The Sunday garb (usually their wedding dress) had to last their entire life, and often enough, that was the dress they were buried in. Most peasants (male or female) when they felt death was approaching kept at hand the dress that they planned to be buried in, with the notable exception of the shoes.
DOWRY
The “corredo” consisted of linens, and other clothes or items that the bride received from her father for her wedding. She would then give her father a detailed receipt, listing all she had been given, with hers and her husband signatures; these were often simple cross signs. This receipt was notarized by the agent who had arranged the marriage.
The document was then opened and the value of the total items on the list was recorded. It would be counted as a part of the value of the inheritance that the daughter would receive from her father. This then was then listed as part of the will and inheritance so as to avoid bickering and fights among siblings after the father died.
Surprisingly enough, the corredo included often (10%) some golden objects, even where the rest of the clothing and other object were reduced to a minimum. This was probably done out of pride, to show that the family and the bride were not inferior to others.
The quantity of bed linen was the measure of the value of the corredo. The rest was underwear, (the groom was to provide the bedframe) clothes chests, potter ware, dishes, shoes and at times, but rarely, a sowing machine.
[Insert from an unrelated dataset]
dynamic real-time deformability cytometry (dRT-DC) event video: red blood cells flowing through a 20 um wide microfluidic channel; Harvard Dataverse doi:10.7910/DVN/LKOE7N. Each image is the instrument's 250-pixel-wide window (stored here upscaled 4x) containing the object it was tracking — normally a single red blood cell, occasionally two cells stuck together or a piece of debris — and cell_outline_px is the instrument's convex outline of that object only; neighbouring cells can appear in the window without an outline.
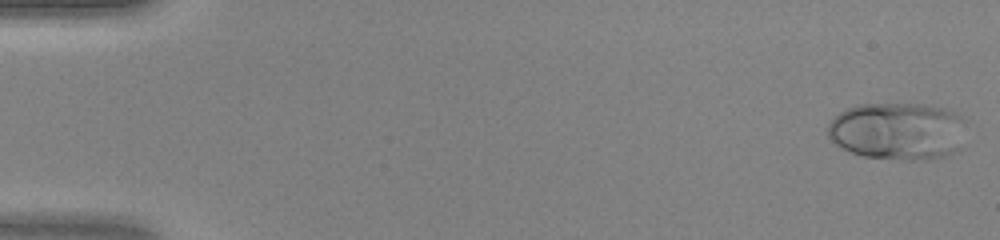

The corredo also included a bassinette and a “cantaro”. Along with the corredo, the daughter would receive a dowry. This often consisted of a piece of land, a section of a vineyard, some olive trees or a years’ worth of oil, wine, or lard.
THE HAT MERCHANT
He sold all types of head-wear and traveled the countryside to frequent the various fairs. He sold felt and straw hats, usually woven by skilled women’s hands or tailored cloth.
In the spring he would start a campaign to sell straw head coverings. As the cold and rainy months approached, he sold hats and berets.
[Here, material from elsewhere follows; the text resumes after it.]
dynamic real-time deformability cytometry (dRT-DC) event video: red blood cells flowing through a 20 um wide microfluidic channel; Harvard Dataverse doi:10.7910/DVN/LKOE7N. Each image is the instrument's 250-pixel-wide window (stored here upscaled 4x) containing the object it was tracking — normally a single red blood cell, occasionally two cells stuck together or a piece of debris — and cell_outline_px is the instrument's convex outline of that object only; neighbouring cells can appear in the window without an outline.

He traveled on foot with a large sack on his back and a small cart pulled by a donkey.
THE CLOTHES MERCHANT
The “pannaiuolo” was a clothes merchant that went from village to village to sell cloth, linen, underwear and various other clothing items. He would visit a particular village on its market days, patron saint days, feast days and other such occasions. He was particularly skilled at coming up with slogans, arguments and other crafty speech that would entice the customers to make a purchase.
HAIR-DRESSER
The peasant women combed and set their own hair. Rarely they would enlist the help of a girlfriend or a family member, since most of the time their hair was hidden under a kerchief. Thishead covering they was worn all year long to shelter them from the weather.
The women that could afford it would go to a hair dresser (pennatrice).She was supposed to be skilled and experienced in this art. But she would rarely cut hair.
Her skill consisted in the ability to forcefully brush hair with a fine two sided metal comb. In such a way she gathered and removed all lice. She then gave a second brushing to loosen and smooth the hair, so it could be gathered into pigtails.
Often the hair-dresser, since she went from house to house to do her work, was always making chit-chat and spreading rumors throughout the village.